Extrait du document:
Production : Dimensions Films, Cruise-Wagner, Le StudioCanal+, Las Producciones del Escorpion
Réalisation, scénario, musique : Alejandro Amenábar
image : Javier Aguirresarobe

CASTING :

Nicole Kidman (Grace) - Fionnula Flanagan (Mrs. Mills) - Christopher Eccleston (Charles) - Elaine Cassidy (Lydia)

Grace élève ses deux enfants dans un manoir un peu décrépi. Son mari n'est jamais revenu de la seconde guerre mondiale.
Ses enfants, Anne et Nicholas, ont cependant un "petit" problème. Ils doivent continuellement vivre dans le noir car ils sont allergiques à la lumière. Mortellement allergiques.
Trois personnes se présentent alors pour devenir ses domestiques: une nounou agée, un jardinier aux vieux os et une petite fille muette.
Quand un jour Grace surpend sa fille Anne en train de parler à des gens que personne ne voit...
The Others sort dans un contexte délicat. La semaine de la sortie de The Others aux Etats Unis, rien ne semblait prédestiné ce film à un succès honorable. Mais un peu de publicité people ne fait jamais de mal : Tom Cruise étant producteur exécutif du film et Nicole Kidman l'actrice principale, il fallait s'attendre à une avant-première médiatique. Les deux stars ont en effet finalisé leur divorce la même semaine.
A cela s'ajoute que la concurrence est rude : les suites font des ravages au Box Office. Kidman a déjà sorti un film au début de l'été (Moulin Rouge, 60 millions de $ de recettes aux USA). Mais il est vrai que peu de films ont flirté avec le genre de The Others, le cinéma d'horreur.
Le film sort donc modestement dans 1600 salles, deux fois moins que la norme estivale. Dimensions le vend plutôt comme un Shining ou un 6ème Sens qu'un Scream. Mais le studio espère attirer les femmes et les adultes à cette histoire psychologiquement tordue. Bref, The Others doit être un succès inattendu, un choix alternatif qui se singularise de ses concurrents. Tous les atouts y sont.
D'abord le réalisateur. Alejandro Amenábar. Cinéaste espagnol dont c'est le premier film en anglais. On l'a découvert avec des films originaux et déconstruits, un tant soit peu barges, comme Thesis, Ouvre les yeux (avec Penelope Cruz, la nouvelle copine de Cruise). Il a notamment révélé l'acteur Eduardo Noriega. Il a aussi écrit l'histoire de Vanilla Sky, le prochain film de Cameron Crowe, avec ... Tom Cruise et Penelope Cruz. Le monde est petit. Ceci dit Vanilla Sky n'est autre que le remake de Ouvre les yeux.

Exercice court 1:
Indiquez si chacune des affirmations suivantes concorde avec l'extrait sur le film The Others, en répondant par oui ou par non et en citant les mots décisifs de l'extrait : (a) le film sort dans 1600 salles ; (b) les enfants de Grace s'appellent Anne et Nicholas ; (c) le mari de Grace est revenu de la guerre.
Exercice court 2:
Reprenez l'extrait sur le film The Others là où il s'arrête et poursuivez-en la rédaction.

Données fournies:

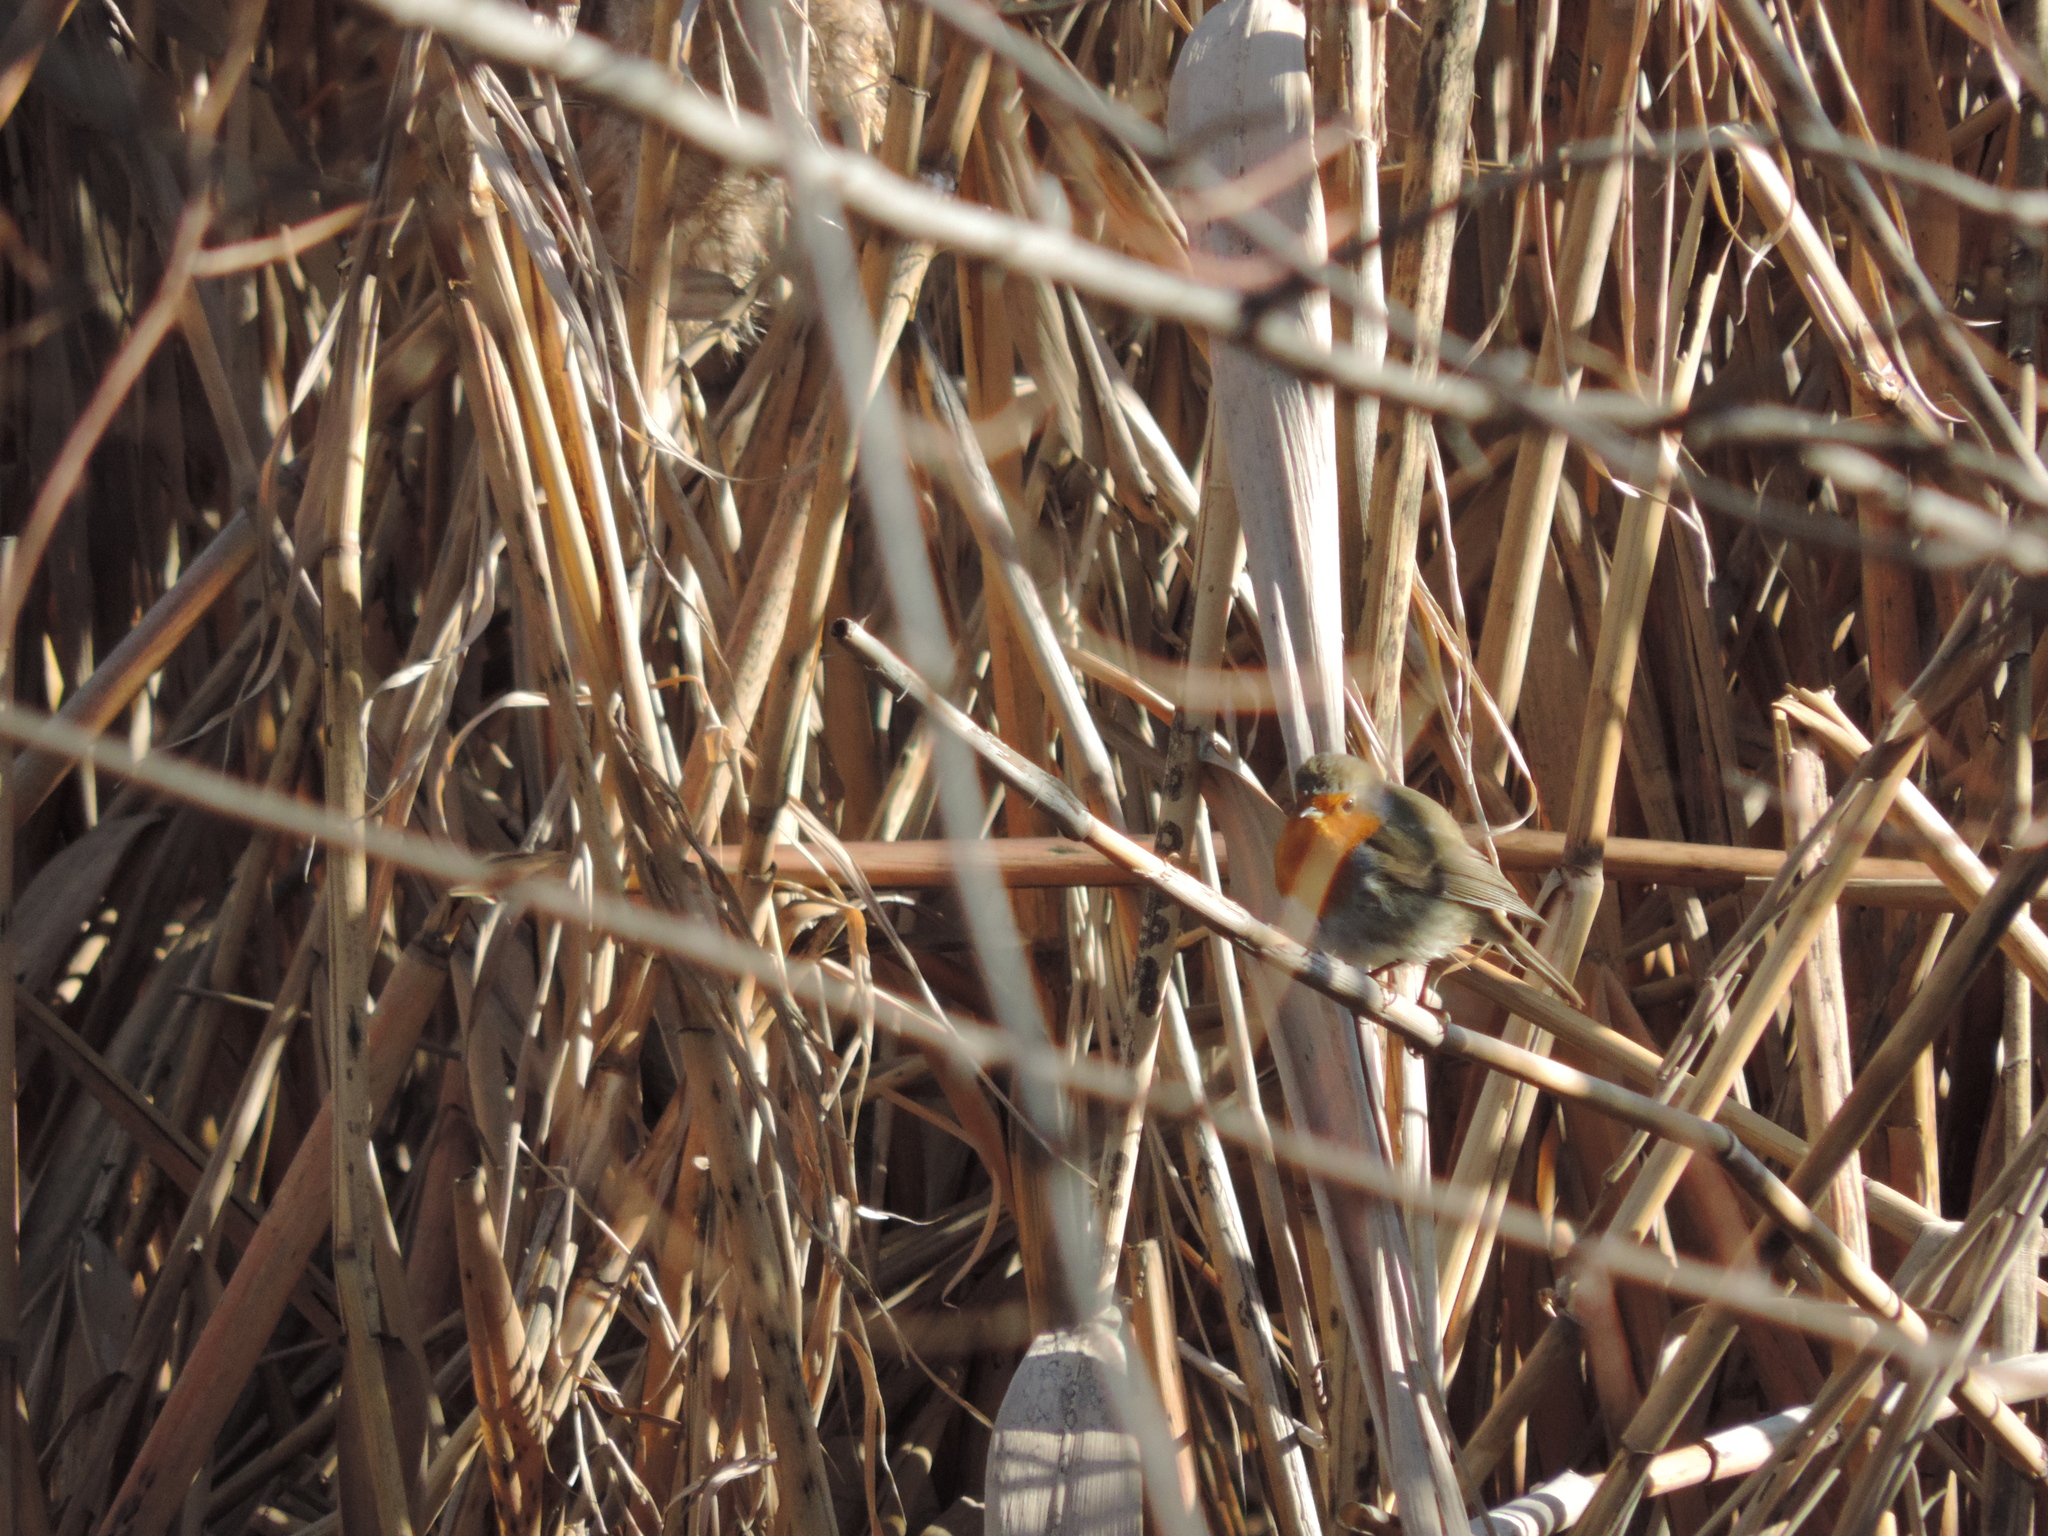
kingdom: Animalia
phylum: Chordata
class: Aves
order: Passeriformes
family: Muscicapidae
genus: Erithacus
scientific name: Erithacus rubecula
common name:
---
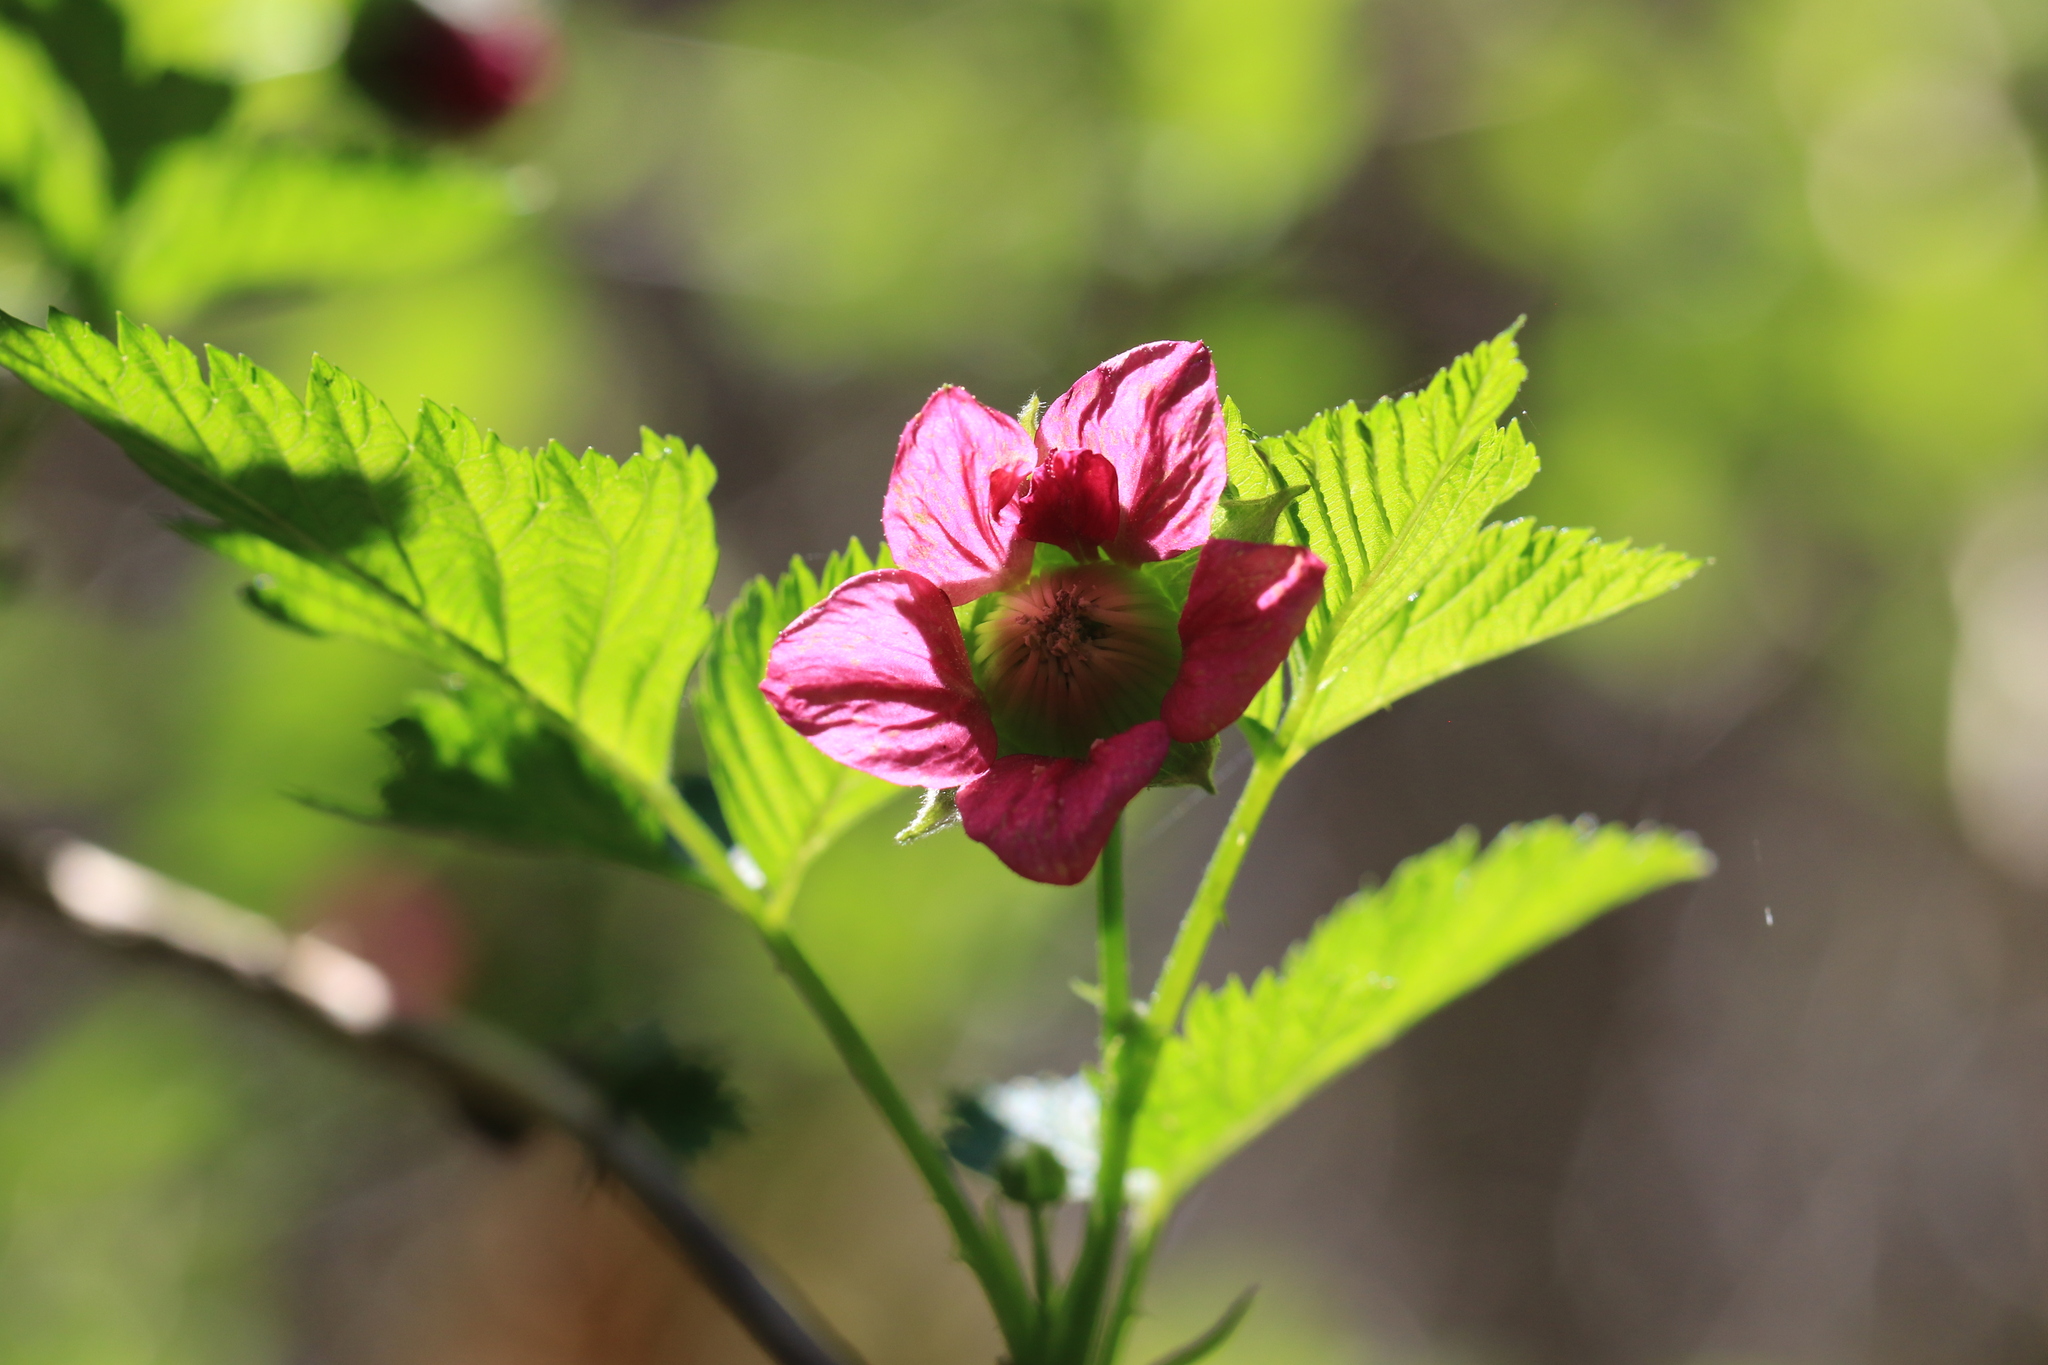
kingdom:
...
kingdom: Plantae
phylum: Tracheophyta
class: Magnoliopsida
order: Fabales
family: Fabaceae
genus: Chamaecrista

Réponse attendue 1:
(a) Oui : « Le film sort donc modestement dans 1600 salles ».
(b) Oui : « Ses enfants, Anne et Nicholas ».
(c) Non : « Son mari n'est jamais revenu de la seconde guerre mondiale. »

Réponse attendue 2:
Mis à part tout cela, Amenábar est un des jeunes réalisateurs les plus prometteurs du nouveau cinéma espagnol, soignant ses cadres, sa lumière, son montage et racontant des histoires toujours plus horribles les unes que les autres, à propos de la solitude et de l'isolement, de la paranïa que cela entraîne. C'est un réalisateur qui met la psychologie au coeur des émotions. The Others, qui a reçu de bonnes critiques, est considéré comme un film de peur plus noire et plus profonde.
Les critiques se sont surtout emballés pour la comédienne. Kidman a récolté tous les lauriers. Après l'Australien Luhrmann, avant le danois Von Trier, elle s'est autorisé un détour dans cet univers inquiétant. Elle assoit ainsi sa dimension d'actrice en marge, mais de star de toutes les audaces. A chaque fois, elle nous épate un peu plus par la variété de ses rôles. Elle devrait être la grande gagnante de cette production. Et pourquoi pas un Prix à Venise où le film est sélectionné en Compétition Officielle. De quoi augmenter l'impact qualité de la campagne marketing.
Le film, s 'il prend place sur une île anglaise, a été tourné en Espagne, à Santander, à El Palacio de Hornillos, à l'automne 2000. Avec un budget modeste de 20 millions de $ il semble déjà rentabilisé.
FERME LES YEUX

"Je ne crois pas que Dieu ait créé le monde en 7 jours. Ou que tous ces animaux soient montés sur un seul bateau..."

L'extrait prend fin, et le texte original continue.